More specifically, it will be apparent that certain components, which are both shape and material related, may be substituted for the components described herein while the same or similar results would be achieved. All such similar substitutes and modifications apparent to those skilled in the art are deemed to be within the spirit, scope, and concept of the invention as defined by the appended claims.

Claims

What is claimed is:

1. A relevancy ranking information retrieval system comprising:

a computing device configured to receive at least one search hit, extracting and scoring attributes from said search hits; assigning a relevancy rank for each said search hit based upon said attribute scores; and sorting said search hits based upon said relevancy rank.

2. The system of claim 1, further configured for said extracting and scoring attributes are calculated based upon metadata analysis of said search hits.

3. The system of claim 2, wherein said attributes are comprised of block metadata features.

4. The system of claim 2, wherein said attributes are comprised of hit metadata features.

5. The system of claim 2, wherein said attributes are comprised of block metadata features and hit metadata features.

6. The system of claim 1, further configured for processing evidence images and based upon user input, performing search queries to obtain at least one search hit.

7. The system of claim 6, wherein said search queries are index based.

8. The system of claim 6, wherein said search queries are not index based.

9. The system of claim 1, further configured to present for display to said user said sorted search hits based upon said relevancy rank.
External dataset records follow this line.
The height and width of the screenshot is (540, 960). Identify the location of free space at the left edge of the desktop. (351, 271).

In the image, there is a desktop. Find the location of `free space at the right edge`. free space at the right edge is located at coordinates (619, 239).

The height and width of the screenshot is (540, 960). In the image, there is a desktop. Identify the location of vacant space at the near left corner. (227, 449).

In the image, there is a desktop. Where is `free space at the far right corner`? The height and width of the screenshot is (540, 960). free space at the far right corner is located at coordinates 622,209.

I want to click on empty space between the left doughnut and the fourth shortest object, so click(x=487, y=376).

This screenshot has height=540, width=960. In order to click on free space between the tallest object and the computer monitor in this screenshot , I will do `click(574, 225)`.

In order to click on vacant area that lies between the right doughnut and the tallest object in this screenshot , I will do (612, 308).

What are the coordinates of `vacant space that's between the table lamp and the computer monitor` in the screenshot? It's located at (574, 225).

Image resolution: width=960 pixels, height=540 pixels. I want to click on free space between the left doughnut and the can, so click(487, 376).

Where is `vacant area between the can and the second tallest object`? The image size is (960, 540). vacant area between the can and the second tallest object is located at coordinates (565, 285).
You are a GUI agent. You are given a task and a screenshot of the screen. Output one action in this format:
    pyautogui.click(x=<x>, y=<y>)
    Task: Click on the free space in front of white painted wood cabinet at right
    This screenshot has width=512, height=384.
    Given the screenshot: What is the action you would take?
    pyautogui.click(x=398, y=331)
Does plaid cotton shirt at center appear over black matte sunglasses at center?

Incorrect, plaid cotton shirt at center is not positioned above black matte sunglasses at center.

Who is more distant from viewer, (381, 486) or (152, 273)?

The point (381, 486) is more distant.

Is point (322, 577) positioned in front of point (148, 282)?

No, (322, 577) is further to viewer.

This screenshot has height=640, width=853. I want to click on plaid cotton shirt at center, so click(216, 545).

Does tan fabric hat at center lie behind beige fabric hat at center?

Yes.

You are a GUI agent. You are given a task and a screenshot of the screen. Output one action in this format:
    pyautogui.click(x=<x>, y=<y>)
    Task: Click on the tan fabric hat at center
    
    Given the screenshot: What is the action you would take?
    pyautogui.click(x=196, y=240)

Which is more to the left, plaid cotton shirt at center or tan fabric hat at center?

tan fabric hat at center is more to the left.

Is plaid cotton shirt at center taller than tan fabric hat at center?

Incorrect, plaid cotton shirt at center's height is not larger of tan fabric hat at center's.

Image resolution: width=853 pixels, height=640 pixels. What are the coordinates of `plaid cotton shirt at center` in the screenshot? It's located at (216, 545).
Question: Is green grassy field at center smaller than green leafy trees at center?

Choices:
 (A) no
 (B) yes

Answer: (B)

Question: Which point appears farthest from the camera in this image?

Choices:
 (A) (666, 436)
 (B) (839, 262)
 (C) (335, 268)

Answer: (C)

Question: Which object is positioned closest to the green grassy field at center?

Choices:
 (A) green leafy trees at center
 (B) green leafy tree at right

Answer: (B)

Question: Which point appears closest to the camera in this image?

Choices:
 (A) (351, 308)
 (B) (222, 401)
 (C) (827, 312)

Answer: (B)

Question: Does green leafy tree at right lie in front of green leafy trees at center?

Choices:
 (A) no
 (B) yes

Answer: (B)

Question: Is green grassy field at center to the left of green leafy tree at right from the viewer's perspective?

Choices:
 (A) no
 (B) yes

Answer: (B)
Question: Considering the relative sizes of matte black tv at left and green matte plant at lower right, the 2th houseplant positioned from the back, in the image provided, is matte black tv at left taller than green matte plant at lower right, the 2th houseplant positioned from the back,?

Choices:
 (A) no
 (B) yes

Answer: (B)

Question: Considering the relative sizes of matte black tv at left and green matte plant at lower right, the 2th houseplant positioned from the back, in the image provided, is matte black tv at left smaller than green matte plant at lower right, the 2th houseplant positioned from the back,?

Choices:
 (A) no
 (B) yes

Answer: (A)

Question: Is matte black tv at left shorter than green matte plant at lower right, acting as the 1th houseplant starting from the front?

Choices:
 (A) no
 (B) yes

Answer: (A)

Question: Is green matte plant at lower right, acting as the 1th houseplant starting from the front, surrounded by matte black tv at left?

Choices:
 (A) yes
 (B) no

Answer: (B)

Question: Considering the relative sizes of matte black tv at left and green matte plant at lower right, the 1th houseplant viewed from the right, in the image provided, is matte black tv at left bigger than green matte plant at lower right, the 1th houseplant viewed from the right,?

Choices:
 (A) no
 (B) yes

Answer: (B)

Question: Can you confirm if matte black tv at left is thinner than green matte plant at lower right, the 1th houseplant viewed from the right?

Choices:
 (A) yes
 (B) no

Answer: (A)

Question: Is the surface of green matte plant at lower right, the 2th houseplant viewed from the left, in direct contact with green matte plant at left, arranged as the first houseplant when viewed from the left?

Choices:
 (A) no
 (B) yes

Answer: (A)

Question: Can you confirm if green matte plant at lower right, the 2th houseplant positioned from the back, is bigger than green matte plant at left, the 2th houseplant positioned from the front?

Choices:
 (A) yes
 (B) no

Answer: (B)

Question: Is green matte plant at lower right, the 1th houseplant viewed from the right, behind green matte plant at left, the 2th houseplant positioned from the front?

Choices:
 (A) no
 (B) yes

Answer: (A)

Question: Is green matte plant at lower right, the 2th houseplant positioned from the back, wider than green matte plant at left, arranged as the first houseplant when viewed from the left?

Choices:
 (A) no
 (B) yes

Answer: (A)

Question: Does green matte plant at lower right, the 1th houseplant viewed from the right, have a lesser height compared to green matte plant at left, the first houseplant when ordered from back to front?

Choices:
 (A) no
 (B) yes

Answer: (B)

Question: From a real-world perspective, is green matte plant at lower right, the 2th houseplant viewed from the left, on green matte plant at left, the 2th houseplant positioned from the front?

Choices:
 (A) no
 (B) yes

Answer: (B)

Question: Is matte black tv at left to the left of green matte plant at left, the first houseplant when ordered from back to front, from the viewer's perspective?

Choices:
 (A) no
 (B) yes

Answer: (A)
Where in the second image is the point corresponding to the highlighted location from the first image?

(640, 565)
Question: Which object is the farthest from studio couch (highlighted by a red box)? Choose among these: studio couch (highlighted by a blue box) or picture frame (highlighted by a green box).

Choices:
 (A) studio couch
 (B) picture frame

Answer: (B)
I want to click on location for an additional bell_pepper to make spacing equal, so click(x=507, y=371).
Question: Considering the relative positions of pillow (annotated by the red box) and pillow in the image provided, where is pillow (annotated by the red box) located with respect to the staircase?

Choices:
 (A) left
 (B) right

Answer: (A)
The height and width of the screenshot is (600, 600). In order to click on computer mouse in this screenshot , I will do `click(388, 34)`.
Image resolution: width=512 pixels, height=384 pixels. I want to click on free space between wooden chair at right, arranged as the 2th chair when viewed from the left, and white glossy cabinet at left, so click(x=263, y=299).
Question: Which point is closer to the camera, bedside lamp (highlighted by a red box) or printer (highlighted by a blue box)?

10. The system of claim 1, further configured for said extracting and scoring attributes are calculated based upon metadata analysis of said search hits, and for processing evidence images, and based upon user input, performing search queries to obtain at least one search hit; wherein said attributes are comprised of block metadata features and hit metadata features; and said system is further configured to present for display to said user said sorted search hits based upon said relevancy rank.

11. A relevancy ranking method comprising:

a first step of receiving at least one search hit;

a second step of extracting search hit attributes;

a third step of scoring search hit attributes;

a fourth step of assigning a relevancy rank for each said search hit based upon said attribute scores;

and a fifth step of sorting said search hits based upon said relevancy rank.

12. The method of claim 11, wherein said second step of extracting search hit attributes is calculated based upon metadata analysis of said search hits.

13. The method of claim 11, wherein said third step of scoring search hit attributes is calculated based upon metadata analysis of said search hits.

14. The method of claims 12 and 13, wherein said second step attributes are comprised of block metadata features.

15. The method of claims 12 and 13, wherein said second step attributes are comprised of hit metadata features.

16. The method of claims 12 and 13, wherein said second step attributes are comprised of block metadata features and hit metadata features.

17. The method of claim 11, wherein the first step is further comprised of the steps of processing evidence images and based upon user input, performing search queries to obtain at least one search hit.

18. The method of claim 17, wherein said first step search queries are index based.

19. The method of claim 17, wherein said first step search queries are non-index based.

20. The method of claim 11, further comprising a sixth step of presenting for display to said user said sorted search hits based upon said relevancy rank.